Wicked, Divine, What?

Beautiful ain't it?

While I read The Wicked + The Divine, all I can think about are the colours. The colours and the pretty pictures and oh my god they're dead! I've yet to read a more effective roller coaster, especially when we know that all of the characters we're growing attached to are going to die within a couple years.

I leave the spoilers out of it though. They're the best part.


You thought I was talking about the art, eh?

Well, I am.

Check out these page layouts. Seriously. I'll admit I'm somewhat cheating here - I'm using material from all over the place, I'm talking about a million things, and I'm fragmenting my point. But hey, so does The Wicked + The Divine. I'd give credit to the writer, Kieron Gillen, or artist Jamie McKelvie, or even Matthew Wilson, the colourist, but to be honest, I have no idea how they actually derived the form of the narrative here. Did Gillen come up with the basic storyboard that was then adapted by everyone else? Was it McKelvie that adapted prose to segmented panels? Was it Hannah Donovan, who is credited as the designer? These fragmented jobs at the creation level truly mess with my head, since I have no idea who really is conveying the story to me, who the person is that is telling me the story.

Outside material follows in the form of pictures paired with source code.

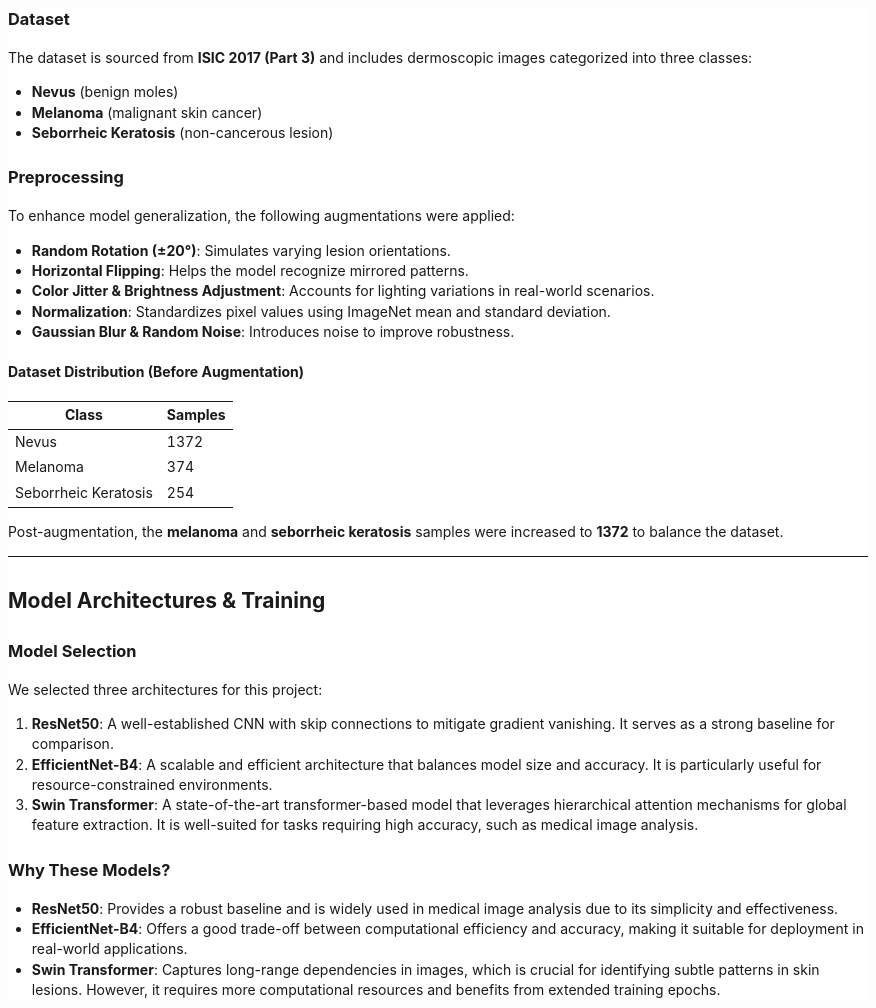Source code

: ### Dataset
The dataset is sourced from **ISIC 2017 (Part 3)** and includes dermoscopic images categorized into three classes:
- **Nevus** (benign moles)
- **Melanoma** (malignant skin cancer)
- **Seborrheic Keratosis** (non-cancerous lesion)

### Preprocessing
To enhance model generalization, the following augmentations were applied:
- **Random Rotation (±20°)**: Simulates varying lesion orientations.
- **Horizontal Flipping**: Helps the model recognize mirrored patterns.
- **Color Jitter & Brightness Adjustment**: Accounts for lighting variations in real-world scenarios.
- **Normalization**: Standardizes pixel values using ImageNet mean and standard deviation.
- **Gaussian Blur & Random Noise**: Introduces noise to improve robustness.

#### Dataset Distribution (Before Augmentation)
| Class                 | Samples |
|----------------------|---------|
| Nevus               | 1372    |
| Melanoma            | 374     |
| Seborrheic Keratosis | 254     |

Post-augmentation, the **melanoma** and **seborrheic keratosis** samples were increased to **1372** to balance the dataset.

---

## Model Architectures & Training

### Model Selection
We selected three architectures for this project:
1. **ResNet50**: A well-established CNN with skip connections to mitigate gradient vanishing. It serves as a strong baseline for comparison.
2. **EfficientNet-B4**: A scalable and efficient architecture that balances model size and accuracy. It is particularly useful for resource-constrained environments.
3. **Swin Transformer**: A state-of-the-art transformer-based model that leverages hierarchical attention mechanisms for global feature extraction. It is well-suited for tasks requiring high accuracy, such as medical image analysis.

### Why These Models?
- **ResNet50**: Provides a robust baseline and is widely used in medical image analysis due to its simplicity and effectiveness.
- **EfficientNet-B4**: Offers a good trade-off between computational efficiency and accuracy, making it suitable for deployment in real-world applications.
- **Swin Transformer**: Captures long-range dependencies in images, which is crucial for identifying subtle patterns in skin lesions. However, it requires more computational resources and benefits from extended training epochs.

In any case, whoever came up with some of these page layouts seems, to me, to be pretty clever. This series knows how to create an impact. Again, I'm going to skimp on the spoils, but if anyone can explain this to me, I'll be eternally grateful.

I mean, I get that it's about the incoming rhythm. The beat goes on, et cetera, et cetera. But sometimes The Wicked + The Divine just loses me. Not in terms of my investment, oh no! I love the series. But when I come to moments like this one, I feel that I'm missing some kind of message. I always feel that I'm victim to narrative misdirection, that if I look deeper at the symbols on the page, I can unlock their meaning. And yet, my expectations are routinely denied, my anticipation totally off. And yet, it's also on.

This is what Dr. Jacobs refers to when he talks about the development of multimodal literacy. Clearly, my limited experience is keeping me from truly understanding and anticipating and reading between the lines, keeping me from seeing connections in the invisible web of narrative. Perhaps someone better steeped in closely reading comics can tell me what's going on.

Either that or a lot of the style is nearly nonsensical where the meaning is simple and is meant to be digested subconsciously to give us the illusion of experience.

That's some next level s*** right there.